If he were to declare and remain in the draft pool -- which is what he told The Oregonian earlier this week when he said, "I'll probably declare or not. I don't want to test the waters. I don't see any value in that." -- then he'll likely fall somewhere in the mid-to-late first round.
"He's basically a 3-man and that position is pretty deep in this draft,'' said one NBA personnel director. "He doesn't blow me away. You can see how he struggled against Baylor, a more athletic team. He does have a tough decision.''
Singler was 0-for-10 from the field against the Bears, his worst performance of the season in Duke's seven-point Elite Eight win. He came back and was stellar in the next two games: 21 points and 9 rebounds against West Virginia and 19 points and 9 rebounds against Butler. That effort earned him a national title in Indy and the Final Four's most outstanding player award.
Singler is right about not needing to test the waters. With the new NCAA rule, players have only until May 8 to withdraw from the NBA draft. Players have until April 25 to declare and workouts can begin April 29. But a number of teams, especially playoff teams, aren't expected to conduct workouts during that short amount of time.

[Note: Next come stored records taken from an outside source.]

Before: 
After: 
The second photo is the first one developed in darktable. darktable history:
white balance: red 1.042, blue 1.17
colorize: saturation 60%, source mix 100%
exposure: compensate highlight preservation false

Singler wasn't even considered to be a possible early entrant until the latter part of the season. He struggled finding his own shot during his first two months as a junior. He was 2-of-13 in a loss at Georgia Tech in early January, which followed a 5-of-15 performance against Iowa State. After that, Duke recognized it had to change its offense a bit to get Singler more looks. He started to flourish more and hunt his shot aggressively.
While he's certainly a viable option if available, Singler doesn't have NBA teams anxiously awaiting his decision. Butler's Gordon Hayward has more buzz and is considered a lottery pick, which might make it hard for him to return to the Bulldogs. The one other star holdout is Georgetown's Greg Monroe, who has proved to be a tough player to predict.

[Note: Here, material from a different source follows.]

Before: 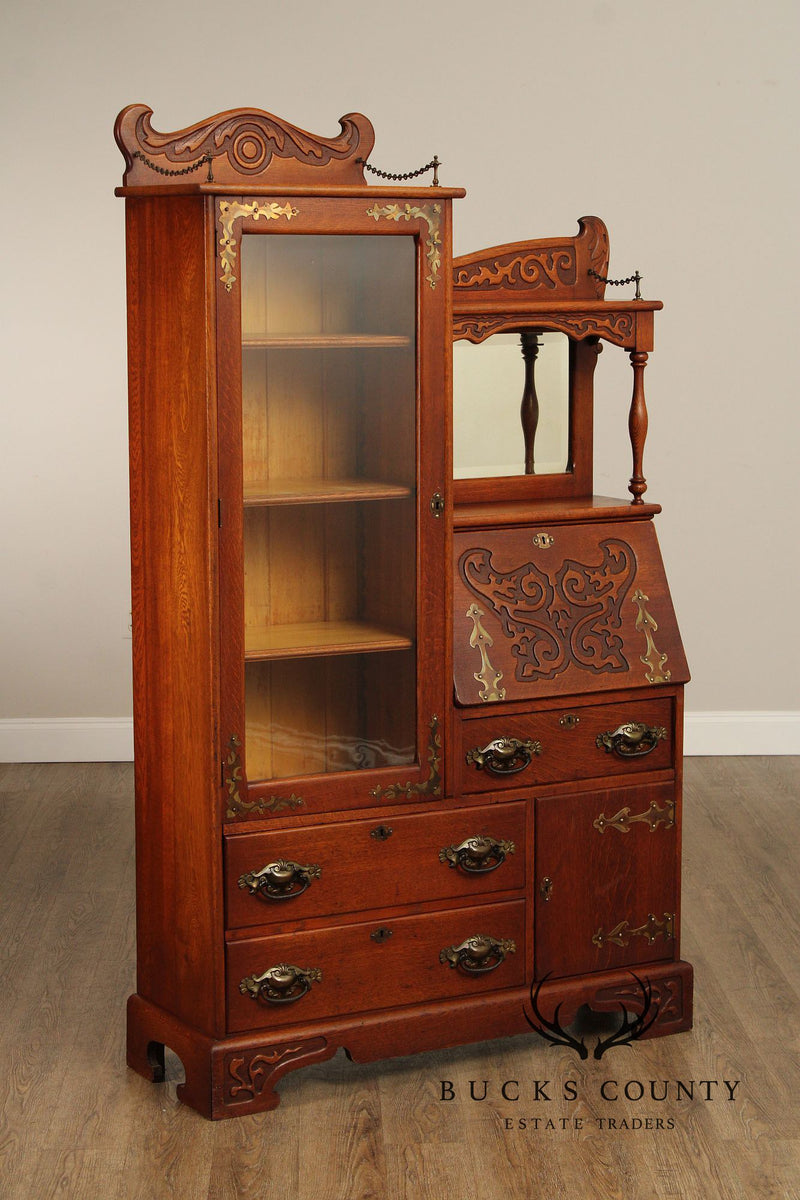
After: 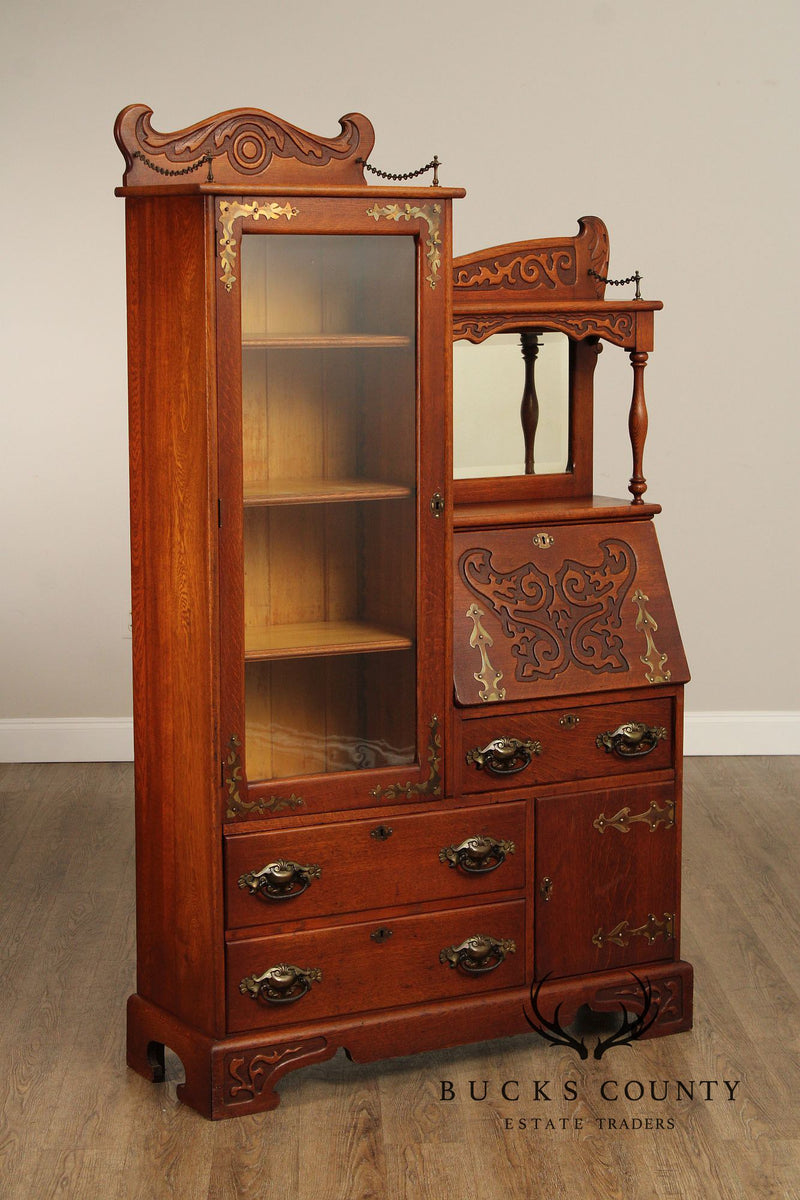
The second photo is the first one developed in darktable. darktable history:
shadows and highlights: shadows 13.66, white point adjustment 1.29, highlights -1.78, soften with gaussian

"He would be crazy not to come out,'' said one NBA personnel director of Monroe. "A lot of teams in the lottery like him.''
Georgetown's staff wouldn't be stunned if Monroe declares, but he has been honest about not feeling he's ready personally to make the jump. Unlike Singler, if Monroe were to enter the draft, he would shoot up to the lottery without hesitation. Or he could return for his junior season and contend for player of the year and have the Hoyas in the national title hunt.
• There were some rumors that he might be headed to Holy Cross, but Stony Brook's Steve Pikiell has been told he will receive a contract extension. The new contract would be for five more years.
• Orlando Early's decision to leave his head-coaching position at Louisiana-Monroe to be an assistant at South Carolina is the latest example of coaches who have made the head coach-to-assistant jump. Dan Leibovitz left a head-coaching job at Hartford to be an assistant at Penn, while Joe Jones left a head-coaching position at Columbia to be an assistant at Boston College. What happens is these coaches see how difficult it is at the lower level and want to get back to the taste of a power-six job -- or in the case of Leibovitz, a place where basketball is king. The money sometimes isn't that far off. I would expect this trend to continue.